Record set:
Start of Block
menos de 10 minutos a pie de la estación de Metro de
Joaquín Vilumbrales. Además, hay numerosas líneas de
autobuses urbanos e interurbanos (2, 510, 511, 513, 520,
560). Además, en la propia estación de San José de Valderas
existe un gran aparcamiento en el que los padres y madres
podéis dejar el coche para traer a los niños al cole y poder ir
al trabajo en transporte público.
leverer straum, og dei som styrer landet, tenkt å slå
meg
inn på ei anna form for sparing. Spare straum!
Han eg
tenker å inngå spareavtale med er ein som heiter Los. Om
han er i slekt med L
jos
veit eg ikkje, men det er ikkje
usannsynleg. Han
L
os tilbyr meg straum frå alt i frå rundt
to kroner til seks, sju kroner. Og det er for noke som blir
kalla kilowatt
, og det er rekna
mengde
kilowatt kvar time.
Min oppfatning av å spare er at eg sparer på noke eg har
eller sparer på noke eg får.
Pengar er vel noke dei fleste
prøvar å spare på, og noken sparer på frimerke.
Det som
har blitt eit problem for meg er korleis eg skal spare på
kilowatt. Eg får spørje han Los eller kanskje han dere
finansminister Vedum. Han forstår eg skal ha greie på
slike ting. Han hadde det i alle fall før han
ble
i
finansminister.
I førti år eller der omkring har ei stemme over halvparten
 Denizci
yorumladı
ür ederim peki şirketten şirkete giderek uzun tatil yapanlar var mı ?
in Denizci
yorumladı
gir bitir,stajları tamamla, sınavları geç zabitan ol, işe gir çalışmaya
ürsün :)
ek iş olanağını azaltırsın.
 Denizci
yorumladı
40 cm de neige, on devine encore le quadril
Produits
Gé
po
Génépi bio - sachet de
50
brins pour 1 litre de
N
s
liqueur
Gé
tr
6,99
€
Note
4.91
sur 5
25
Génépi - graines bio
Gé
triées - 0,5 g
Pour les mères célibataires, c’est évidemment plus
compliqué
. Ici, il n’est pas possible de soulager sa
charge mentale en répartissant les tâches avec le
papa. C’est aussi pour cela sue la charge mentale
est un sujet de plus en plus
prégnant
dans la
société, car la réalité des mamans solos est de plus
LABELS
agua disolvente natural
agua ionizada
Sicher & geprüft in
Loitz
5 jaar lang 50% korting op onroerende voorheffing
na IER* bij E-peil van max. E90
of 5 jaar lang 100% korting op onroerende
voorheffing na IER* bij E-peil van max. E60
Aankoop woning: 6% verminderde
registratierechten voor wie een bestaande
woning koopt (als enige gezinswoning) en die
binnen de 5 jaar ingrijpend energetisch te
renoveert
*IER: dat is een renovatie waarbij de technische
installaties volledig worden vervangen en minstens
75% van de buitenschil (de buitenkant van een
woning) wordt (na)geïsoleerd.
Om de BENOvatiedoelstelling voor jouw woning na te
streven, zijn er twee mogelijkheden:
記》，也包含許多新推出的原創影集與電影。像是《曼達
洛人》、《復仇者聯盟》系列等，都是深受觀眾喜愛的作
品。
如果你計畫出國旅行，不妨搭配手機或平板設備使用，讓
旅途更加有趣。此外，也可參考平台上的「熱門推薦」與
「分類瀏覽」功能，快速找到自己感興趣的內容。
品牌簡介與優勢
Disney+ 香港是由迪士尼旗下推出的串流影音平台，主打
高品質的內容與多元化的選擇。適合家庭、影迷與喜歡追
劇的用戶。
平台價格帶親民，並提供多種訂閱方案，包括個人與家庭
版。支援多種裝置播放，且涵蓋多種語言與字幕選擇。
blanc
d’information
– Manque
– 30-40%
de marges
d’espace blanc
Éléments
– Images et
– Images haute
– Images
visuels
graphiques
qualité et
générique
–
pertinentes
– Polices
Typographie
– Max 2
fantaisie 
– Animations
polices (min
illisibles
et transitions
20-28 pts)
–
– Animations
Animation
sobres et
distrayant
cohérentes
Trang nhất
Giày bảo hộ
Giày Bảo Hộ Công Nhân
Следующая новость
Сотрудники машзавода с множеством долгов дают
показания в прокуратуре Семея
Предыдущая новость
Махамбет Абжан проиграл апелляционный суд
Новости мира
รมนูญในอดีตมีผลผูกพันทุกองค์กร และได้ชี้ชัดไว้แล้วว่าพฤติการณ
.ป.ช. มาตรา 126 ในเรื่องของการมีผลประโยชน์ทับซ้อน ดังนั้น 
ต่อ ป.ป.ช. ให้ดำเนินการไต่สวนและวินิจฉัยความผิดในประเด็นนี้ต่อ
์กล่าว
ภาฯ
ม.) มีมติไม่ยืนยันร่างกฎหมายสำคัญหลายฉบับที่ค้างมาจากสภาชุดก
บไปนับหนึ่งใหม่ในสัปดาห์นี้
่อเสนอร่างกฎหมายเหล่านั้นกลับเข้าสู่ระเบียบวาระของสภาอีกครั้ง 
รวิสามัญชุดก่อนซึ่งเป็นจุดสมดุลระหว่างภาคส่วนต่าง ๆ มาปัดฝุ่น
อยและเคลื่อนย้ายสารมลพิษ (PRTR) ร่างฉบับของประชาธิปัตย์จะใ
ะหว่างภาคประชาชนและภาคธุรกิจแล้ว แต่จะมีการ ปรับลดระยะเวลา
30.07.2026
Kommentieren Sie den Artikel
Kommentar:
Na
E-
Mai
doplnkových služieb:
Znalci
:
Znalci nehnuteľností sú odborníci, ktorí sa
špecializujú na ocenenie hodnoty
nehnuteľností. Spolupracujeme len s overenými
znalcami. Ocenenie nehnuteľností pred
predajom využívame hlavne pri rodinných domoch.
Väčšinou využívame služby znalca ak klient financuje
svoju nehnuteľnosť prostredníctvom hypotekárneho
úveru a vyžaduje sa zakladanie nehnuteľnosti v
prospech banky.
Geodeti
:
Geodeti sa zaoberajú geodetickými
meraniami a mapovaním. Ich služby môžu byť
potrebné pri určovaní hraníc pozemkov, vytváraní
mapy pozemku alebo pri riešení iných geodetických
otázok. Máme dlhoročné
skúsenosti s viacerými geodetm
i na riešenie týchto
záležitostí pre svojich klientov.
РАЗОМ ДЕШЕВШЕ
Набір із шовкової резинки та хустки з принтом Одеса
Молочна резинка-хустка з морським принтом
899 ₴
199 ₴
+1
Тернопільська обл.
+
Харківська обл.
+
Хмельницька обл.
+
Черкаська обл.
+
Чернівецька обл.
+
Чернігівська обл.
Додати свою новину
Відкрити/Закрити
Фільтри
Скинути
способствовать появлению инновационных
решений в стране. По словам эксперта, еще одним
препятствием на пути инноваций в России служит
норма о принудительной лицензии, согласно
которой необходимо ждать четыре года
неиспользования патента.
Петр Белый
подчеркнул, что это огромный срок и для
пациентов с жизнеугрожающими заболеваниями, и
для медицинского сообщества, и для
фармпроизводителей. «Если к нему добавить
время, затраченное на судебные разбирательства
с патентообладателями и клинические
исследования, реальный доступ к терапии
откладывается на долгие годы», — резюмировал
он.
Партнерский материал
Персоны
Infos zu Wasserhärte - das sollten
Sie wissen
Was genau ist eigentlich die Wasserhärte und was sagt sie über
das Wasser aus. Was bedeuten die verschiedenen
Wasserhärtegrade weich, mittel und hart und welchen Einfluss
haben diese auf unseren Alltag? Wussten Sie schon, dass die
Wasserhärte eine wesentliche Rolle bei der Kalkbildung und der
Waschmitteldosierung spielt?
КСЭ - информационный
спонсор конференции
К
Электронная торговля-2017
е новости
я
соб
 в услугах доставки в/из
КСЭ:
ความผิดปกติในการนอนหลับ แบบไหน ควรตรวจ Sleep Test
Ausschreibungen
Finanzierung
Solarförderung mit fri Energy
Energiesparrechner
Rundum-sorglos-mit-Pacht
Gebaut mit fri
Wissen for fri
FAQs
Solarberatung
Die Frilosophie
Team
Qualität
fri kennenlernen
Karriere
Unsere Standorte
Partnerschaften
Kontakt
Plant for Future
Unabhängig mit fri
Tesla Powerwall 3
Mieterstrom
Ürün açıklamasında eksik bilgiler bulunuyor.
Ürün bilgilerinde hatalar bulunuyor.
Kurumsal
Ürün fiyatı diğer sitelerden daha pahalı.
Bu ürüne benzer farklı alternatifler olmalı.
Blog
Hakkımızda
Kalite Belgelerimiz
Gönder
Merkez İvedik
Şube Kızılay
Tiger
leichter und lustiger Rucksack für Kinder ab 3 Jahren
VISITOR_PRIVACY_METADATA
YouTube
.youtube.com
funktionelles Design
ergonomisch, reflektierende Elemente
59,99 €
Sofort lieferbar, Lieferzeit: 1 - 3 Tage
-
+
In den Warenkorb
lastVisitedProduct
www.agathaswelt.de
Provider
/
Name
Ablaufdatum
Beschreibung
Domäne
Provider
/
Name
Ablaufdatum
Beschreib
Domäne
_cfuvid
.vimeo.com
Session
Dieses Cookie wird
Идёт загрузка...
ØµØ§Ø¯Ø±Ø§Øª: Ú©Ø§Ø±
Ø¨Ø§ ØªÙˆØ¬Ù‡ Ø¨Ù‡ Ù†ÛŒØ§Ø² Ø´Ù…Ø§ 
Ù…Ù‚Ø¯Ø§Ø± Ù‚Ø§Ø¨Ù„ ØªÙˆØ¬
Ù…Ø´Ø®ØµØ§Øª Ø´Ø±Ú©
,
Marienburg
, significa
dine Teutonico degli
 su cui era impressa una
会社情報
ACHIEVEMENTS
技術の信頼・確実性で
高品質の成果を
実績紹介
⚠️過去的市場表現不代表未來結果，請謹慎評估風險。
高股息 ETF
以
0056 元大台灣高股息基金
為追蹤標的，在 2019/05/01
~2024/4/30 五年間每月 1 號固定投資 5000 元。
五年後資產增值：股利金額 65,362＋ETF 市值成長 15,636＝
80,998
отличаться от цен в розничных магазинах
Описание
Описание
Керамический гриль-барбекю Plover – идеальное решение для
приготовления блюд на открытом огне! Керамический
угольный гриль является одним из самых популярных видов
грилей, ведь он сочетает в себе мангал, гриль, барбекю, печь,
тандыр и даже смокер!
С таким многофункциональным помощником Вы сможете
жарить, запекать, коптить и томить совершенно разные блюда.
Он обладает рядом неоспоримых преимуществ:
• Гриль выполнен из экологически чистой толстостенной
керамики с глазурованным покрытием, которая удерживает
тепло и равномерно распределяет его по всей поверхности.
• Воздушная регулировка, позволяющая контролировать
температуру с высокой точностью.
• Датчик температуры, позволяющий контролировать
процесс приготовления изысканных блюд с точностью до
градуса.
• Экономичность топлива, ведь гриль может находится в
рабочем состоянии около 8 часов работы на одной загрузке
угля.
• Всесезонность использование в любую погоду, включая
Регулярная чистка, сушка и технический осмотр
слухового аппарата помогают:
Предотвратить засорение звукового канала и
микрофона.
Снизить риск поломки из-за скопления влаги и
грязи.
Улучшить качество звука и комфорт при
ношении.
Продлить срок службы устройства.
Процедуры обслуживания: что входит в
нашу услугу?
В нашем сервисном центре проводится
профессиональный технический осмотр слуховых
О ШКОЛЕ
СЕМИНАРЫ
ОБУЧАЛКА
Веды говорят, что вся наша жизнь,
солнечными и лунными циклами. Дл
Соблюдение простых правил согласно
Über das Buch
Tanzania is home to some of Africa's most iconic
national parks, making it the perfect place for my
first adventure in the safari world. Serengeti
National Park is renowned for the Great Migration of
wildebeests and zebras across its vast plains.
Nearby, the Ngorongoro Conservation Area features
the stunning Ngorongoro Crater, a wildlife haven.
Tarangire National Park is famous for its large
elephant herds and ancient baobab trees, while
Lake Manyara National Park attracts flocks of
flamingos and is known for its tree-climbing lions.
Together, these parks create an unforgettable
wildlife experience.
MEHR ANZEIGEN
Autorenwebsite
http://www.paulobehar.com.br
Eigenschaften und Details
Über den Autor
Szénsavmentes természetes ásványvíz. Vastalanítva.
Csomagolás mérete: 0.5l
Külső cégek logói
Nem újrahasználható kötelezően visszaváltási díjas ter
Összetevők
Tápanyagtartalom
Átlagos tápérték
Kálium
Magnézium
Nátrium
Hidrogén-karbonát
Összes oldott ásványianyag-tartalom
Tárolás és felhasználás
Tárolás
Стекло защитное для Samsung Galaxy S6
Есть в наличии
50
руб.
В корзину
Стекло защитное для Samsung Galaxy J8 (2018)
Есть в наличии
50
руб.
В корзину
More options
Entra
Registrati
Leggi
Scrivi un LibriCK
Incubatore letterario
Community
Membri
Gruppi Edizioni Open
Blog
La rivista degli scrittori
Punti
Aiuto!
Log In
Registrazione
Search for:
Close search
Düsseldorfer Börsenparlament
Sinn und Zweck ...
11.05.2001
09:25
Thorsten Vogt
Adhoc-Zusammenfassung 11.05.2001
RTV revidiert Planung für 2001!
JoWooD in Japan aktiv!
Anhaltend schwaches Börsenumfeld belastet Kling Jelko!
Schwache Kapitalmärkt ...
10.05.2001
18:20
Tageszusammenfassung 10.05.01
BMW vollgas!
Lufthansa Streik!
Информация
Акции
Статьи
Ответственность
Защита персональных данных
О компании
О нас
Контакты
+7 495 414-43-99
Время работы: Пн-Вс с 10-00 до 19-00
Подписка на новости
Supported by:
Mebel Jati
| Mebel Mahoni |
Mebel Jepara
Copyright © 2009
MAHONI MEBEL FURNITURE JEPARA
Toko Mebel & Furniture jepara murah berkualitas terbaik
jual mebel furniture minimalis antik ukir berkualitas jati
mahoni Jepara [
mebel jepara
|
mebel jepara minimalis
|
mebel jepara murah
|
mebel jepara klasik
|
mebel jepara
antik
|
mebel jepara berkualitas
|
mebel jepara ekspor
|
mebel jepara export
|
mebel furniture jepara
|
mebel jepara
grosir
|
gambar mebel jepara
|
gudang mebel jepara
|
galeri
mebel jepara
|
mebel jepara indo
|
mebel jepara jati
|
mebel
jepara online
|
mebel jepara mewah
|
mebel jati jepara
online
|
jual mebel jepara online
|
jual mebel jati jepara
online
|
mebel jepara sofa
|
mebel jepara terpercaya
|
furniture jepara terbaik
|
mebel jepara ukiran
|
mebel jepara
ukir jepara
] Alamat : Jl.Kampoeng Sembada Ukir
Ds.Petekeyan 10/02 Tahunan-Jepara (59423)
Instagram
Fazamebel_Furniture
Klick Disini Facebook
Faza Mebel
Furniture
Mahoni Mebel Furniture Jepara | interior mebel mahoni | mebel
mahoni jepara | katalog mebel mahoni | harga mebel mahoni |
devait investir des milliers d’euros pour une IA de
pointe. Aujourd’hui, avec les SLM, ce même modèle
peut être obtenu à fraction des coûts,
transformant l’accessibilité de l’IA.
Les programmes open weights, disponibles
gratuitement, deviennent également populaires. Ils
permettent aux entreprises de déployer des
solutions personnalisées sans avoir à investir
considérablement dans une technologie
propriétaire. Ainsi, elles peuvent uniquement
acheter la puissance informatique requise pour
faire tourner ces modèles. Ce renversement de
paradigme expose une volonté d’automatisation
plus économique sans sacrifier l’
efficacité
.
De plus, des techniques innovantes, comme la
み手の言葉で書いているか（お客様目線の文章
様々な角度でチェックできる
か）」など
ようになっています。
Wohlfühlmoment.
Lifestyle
End of Block
Reproduce the stretch of rows from the start of the rows through the line containing "os tilbyr meg straum frå alt i frå rundt", with both ends included.

Reply to the task:
menos de 10 minutos a pie de la estación de Metro de
Joaquín Vilumbrales. Además, hay numerosas líneas de
autobuses urbanos e interurbanos (2, 510, 511, 513, 520,
560). Además, en la propia estación de San José de Valderas
existe un gran aparcamiento en el que los padres y madres
podéis dejar el coche para traer a los niños al cole y poder ir
al trabajo en transporte público.
leverer straum, og dei som styrer landet, tenkt å slå
meg
inn på ei anna form for sparing. Spare straum!
Han eg
tenker å inngå spareavtale med er ein som heiter Los. Om
han er i slekt med L
jos
veit eg ikkje, men det er ikkje
usannsynleg. Han
L
os tilbyr meg straum frå alt i frå rundt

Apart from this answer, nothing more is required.